* PASSAGE FOR REVIEW
· · · · · · ·
RECORDING_SESSION_ALLOWED_MIME_TYPES audio/webm,audio/ogg,audio/mp4,audio/mpeg,audio/wav,audio/x-m4a Comma-separated whitelist.
RECORDING_SESSION_CLEANUP_INTERVAL_SECONDS 3600 How often the background thread sweeps expired sessions. Set to 0 to disable.
RECORDING_MAX_HOURS 8 Absolute ceiling on a single recording. Stops the recorder automatically at this duration regardless of size.

Reverse-proxy requirements

The chunk-streaming flow exchanges many small POST requests during the recording, plus one longer finalize call. Configure your reverse proxy so neither is killed in flight.

nginx / Nginx Proxy Manager

location /upload/session/ {
    # Chunk POSTs are small; keep timeouts modest.
    proxy_pass http://speakr_upstream;
    proxy_set_header Host $host;
    proxy_set_header X-Real-IP $remote_addr;
    proxy_set_header X-Forwarded-For $proxy_add_x_forwarded_for;
    proxy_set_header X-Forwarded-Proto $scheme;
    client_max_body_size 32m;
    proxy_read_timeout 30s;
}

location ~* ^/upload/session/.+/finalize$ {
    # Finalize triggers ffmpeg concat which can take tens of seconds
    # for long recordings. Give it room.
    proxy_pass http://speakr_upstream;
    proxy_set_header Host $host;
    proxy_set_header X-Real-IP $remote_addr;
    proxy_set_header X-Forwarded-For $proxy_add_x_forwarded_for;
    proxy_set_header X-Forwarded-Proto $scheme;
    proxy_read_timeout 600s;
    proxy_send_timeout 600s;
}

If you do not split per-location, set a single proxy_read_timeout 600s on the parent block. The chunk POSTs are short and won't be affected by the larger timeout; finalize will get the headroom it needs.

Caddy

@finalize path_regexp ^/upload/session/[^/]+/finalize$
handle @finalize {
    reverse_proxy speakr:8899 {
        transport http {
            response_header_timeout 10m
        }
    }
}

Apache (mod_proxy)

ProxyTimeout 600
LimitRequestBody 33554432

How storage is laid out

UPLOAD_FOLDER/_sessions/
  <uuid-1>/
    session.json
    chunk-000001.bin
    chunk-000002.bin
    ...
  <uuid-2>/
    ...
  • session.json is a JSON copy of the database row, written defensively for the case where the database is wiped but the disk survives.
  • Chunks are stored under generic .bin extensions; format is determined by the database mime_type column and validated when stitching.
  • Aborted sessions are torn down synchronously when the user clicks Discard. Sessions that go quiet for longer than RECORDING_SESSION_TTL_HOURS are reaped by the background cleanup thread.

Crash recovery

The recording client persists a small marker in localStorage (speakr.serverRecordingSession) on session creation. On page reload, Speakr checks the marker against the server: if the session is still in the recording state with at least one chunk on disk, the user is prompted to finalize the in-progress recording or abort it.

A full client-side resume of the open MediaRecorder is not possible because the underlying audio track does not survive a tab reload. The user-visible result is therefore: prompt → finalize the chunks already on the server, or discard them.
· · · · · · ·
* MATERIAL SUPPLIED
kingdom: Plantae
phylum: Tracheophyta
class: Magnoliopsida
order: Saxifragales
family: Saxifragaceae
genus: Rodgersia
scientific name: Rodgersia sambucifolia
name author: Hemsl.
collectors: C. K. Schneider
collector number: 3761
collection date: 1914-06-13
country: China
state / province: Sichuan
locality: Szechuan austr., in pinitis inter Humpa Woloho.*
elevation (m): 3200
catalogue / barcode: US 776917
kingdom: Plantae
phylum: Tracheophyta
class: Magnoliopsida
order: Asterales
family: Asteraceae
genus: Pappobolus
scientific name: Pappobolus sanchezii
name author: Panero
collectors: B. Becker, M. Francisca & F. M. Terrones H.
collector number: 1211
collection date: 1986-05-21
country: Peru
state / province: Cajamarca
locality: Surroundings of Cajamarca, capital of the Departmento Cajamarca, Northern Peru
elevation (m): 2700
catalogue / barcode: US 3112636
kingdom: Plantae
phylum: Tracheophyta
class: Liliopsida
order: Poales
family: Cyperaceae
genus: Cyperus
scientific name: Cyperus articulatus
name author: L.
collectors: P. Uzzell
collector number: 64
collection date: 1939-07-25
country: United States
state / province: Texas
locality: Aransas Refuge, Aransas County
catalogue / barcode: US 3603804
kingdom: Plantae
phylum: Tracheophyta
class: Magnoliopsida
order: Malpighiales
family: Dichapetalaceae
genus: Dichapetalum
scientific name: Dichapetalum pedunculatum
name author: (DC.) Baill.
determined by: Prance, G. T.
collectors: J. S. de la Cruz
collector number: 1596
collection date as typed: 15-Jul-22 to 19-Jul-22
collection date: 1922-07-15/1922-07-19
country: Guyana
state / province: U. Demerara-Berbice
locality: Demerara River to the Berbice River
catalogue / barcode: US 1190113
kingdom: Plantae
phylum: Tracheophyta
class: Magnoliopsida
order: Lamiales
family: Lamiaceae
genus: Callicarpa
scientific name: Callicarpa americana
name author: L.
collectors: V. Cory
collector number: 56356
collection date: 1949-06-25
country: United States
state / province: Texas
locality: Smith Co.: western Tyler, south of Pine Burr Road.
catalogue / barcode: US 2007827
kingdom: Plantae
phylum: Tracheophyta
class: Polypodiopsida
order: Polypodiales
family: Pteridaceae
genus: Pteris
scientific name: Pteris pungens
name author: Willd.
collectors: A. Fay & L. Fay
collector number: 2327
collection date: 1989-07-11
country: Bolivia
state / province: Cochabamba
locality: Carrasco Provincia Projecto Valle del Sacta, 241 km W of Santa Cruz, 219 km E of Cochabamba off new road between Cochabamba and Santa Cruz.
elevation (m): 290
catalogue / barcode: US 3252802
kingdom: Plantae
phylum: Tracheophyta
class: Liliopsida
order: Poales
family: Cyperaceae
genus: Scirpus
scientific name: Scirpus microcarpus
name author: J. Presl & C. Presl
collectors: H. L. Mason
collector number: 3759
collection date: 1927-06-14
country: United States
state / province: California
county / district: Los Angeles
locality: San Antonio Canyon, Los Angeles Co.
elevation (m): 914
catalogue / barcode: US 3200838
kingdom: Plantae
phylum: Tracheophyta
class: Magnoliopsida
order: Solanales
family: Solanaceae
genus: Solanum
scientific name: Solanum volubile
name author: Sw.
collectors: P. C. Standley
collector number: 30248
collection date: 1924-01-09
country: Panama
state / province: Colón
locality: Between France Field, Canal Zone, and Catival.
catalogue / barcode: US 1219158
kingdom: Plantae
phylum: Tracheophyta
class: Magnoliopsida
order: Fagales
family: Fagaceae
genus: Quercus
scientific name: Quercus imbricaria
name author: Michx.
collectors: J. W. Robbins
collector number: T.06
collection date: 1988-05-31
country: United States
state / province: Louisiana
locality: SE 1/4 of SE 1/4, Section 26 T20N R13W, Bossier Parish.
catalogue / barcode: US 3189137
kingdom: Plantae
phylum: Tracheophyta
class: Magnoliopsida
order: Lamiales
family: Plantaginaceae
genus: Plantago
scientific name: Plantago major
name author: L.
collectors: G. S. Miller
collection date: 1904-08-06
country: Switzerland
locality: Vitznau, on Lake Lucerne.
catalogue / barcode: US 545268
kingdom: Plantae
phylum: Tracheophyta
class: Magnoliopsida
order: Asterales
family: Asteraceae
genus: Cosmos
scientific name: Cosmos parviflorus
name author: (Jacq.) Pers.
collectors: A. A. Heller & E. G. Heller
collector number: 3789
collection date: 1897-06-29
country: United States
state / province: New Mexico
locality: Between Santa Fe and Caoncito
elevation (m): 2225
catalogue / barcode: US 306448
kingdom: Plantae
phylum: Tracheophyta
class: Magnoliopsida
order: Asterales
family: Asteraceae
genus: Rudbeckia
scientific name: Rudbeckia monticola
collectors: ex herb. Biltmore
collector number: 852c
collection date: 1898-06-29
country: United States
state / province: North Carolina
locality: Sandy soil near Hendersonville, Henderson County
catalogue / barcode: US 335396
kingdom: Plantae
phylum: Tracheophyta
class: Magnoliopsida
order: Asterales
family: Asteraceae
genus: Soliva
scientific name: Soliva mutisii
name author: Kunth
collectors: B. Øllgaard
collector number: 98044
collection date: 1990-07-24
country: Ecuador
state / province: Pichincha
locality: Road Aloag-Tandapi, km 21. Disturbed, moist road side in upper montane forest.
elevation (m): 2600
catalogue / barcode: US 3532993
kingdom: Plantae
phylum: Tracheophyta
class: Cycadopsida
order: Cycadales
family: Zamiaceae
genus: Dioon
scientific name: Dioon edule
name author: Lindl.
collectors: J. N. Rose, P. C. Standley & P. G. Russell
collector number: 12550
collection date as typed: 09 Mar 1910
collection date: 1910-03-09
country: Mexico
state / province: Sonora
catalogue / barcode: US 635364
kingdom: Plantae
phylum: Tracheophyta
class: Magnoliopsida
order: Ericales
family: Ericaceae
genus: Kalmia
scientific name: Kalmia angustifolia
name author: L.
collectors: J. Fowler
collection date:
· · · · · · ·
* EXERCISES TO COMPLETE
a: In the Speakr recording notes, what value of RECORDING_SESSION_CLEANUP_INTERVAL_SECONDS turns off the sweep of expired sessions?
b: Please return the passage from the Speakr recording notes word for word, starting at "How storage is" and ending at "the disk survives.".

* LIST OF SOLUTIONS
a: 0

b:
How storage is laid out

UPLOAD_FOLDER/_sessions/
  <uuid-1>/
    session.json
    chunk-000001.bin
    chunk-000002.bin
    ...
  <uuid-2>/
    ...
  • session.json is a JSON copy of the database row, written defensively for the case where the database is wiped but the disk survives.